Stimulation of innovation and fintech
The encouragement of sustainable and fair competition is the key challenge for our mutual banks, credit unions and mid-sized business in the Financial Services industry. While the 2015 budget has done a good job in boosting the chances for small businesses with turnover of up to $2m, it does not directly assist our mid-sized businesses in the financial services industry. However, our view is that this has the potential to provide opportunity for mid-sized financial services business through the encouragement and stimulation of innovation and technology.
While the ‘disruptors’ entering the financial services space at present may be viewed as a threat to the traditional banking model, we believe that this type of innovation, including for example, peer-2-peer lending and improved payments technology actually provides an opportunity for our clients to invest in and take advantage of alternatives in a collaborative way. The Financial Services sector will indirectly benefit from the small businesses package that will see start-up fintech companies flourish, which in turn is expected to encourage innovation and competition within the financial services sector. The changes to arrangements for employee share schemes will make them more accessible and provide assistance to eligible companies through a start-up concession.

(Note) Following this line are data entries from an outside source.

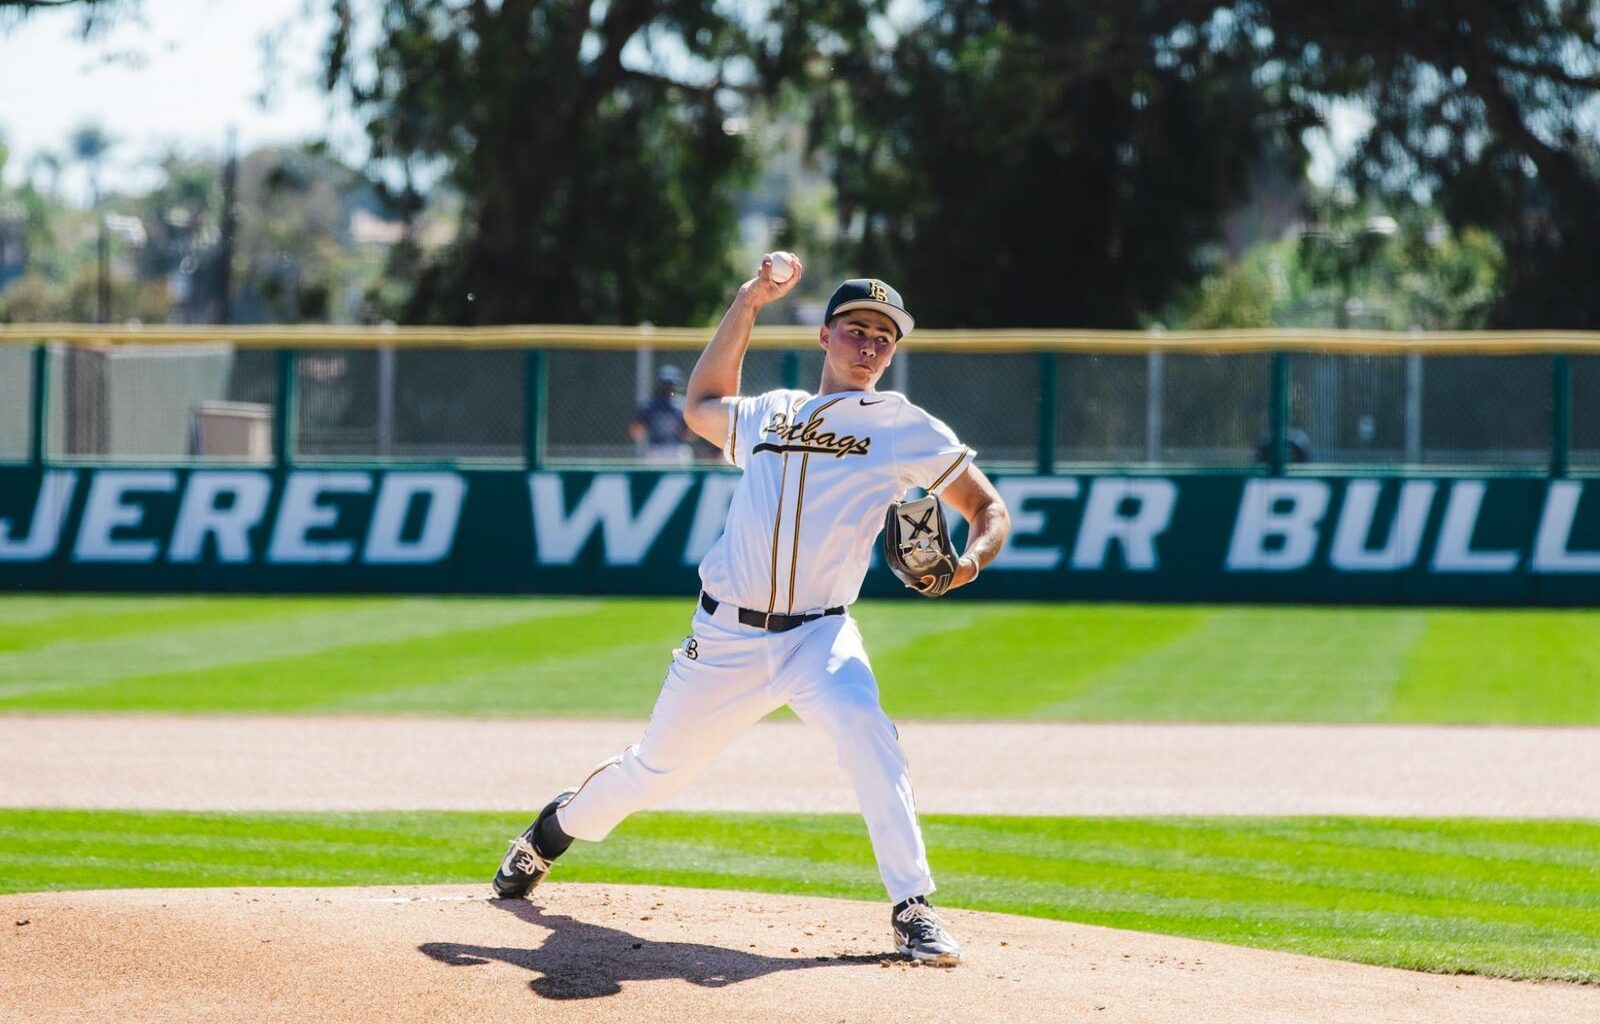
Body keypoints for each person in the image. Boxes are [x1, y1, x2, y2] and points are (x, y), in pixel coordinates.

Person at [493, 254, 1012, 967]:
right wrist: (748, 302)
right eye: (856, 330)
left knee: (866, 729)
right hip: (725, 637)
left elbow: (988, 507)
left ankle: (913, 906)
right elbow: (701, 404)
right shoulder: (773, 411)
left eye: (883, 338)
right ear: (824, 336)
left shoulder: (903, 427)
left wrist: (968, 564)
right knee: (653, 773)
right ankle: (551, 832)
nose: (868, 346)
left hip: (821, 636)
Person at [629, 365, 694, 464]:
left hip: (656, 450)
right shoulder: (683, 405)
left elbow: (637, 432)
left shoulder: (649, 406)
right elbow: (689, 435)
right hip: (677, 450)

Alternative access to finance
The financial system inquiry’s call for “a level playing field” can only be achieved through encouraging a more competitive financial system with the right access to funding. Greater access to non-traditional financing options was one of the key items on Grant Thornton’s pre budget wishlist. The Government has promised funding to ASIC to implement and monitor a regulatory framework to facilitate the use of crowd-source equity funding, including simplified reporting and disclosure requirements. This is a welcome approach to encouraging diversification of funding and will have the potential to provide small business and start-ups with access to non-traditional financing options. For mutual banks and ADIs who have a high concentration of reliance on retail deposits for funding, it is time to think ‘outside the box’ in terms of alternatives to ensure sustainable growth. We would like to see these initiatives expanded beyond small business to support mid-sized businesses.
No bank deposit levy
The Government’s decision not to proceed with the deposit levy of 0.05% on bank deposits up to $250,000 is welcomed by our mutual ADI clients. Such a measure would have been absurd in the current environment with an aging workforce, record low interest rates and concerns over the future of retirement funds. The Government owes it to ordinary Australians to allow them to save in a fair and sustainable way. We also acknowledge that this levy would have resulted in a particular disadvantage for our mid-sized banks and smaller ADIs who would have struggled to absorb the costs of administration. We trust that the revocation of this reform remains and that it is not back on the agenda next year!
No superannuation changes
The Government’s decision to also steer clear of substantial changes to superannuation thresholds and tax rates is welcomed by Grant Thornton. This will result in sighs of relief from the superannuation industry including SMSFs, and from the 67% of Australians who save for their retirement through superannuation. Many predicted the end of the tax free superannuation regime for over 60s – while that day may come it is not budget 2015.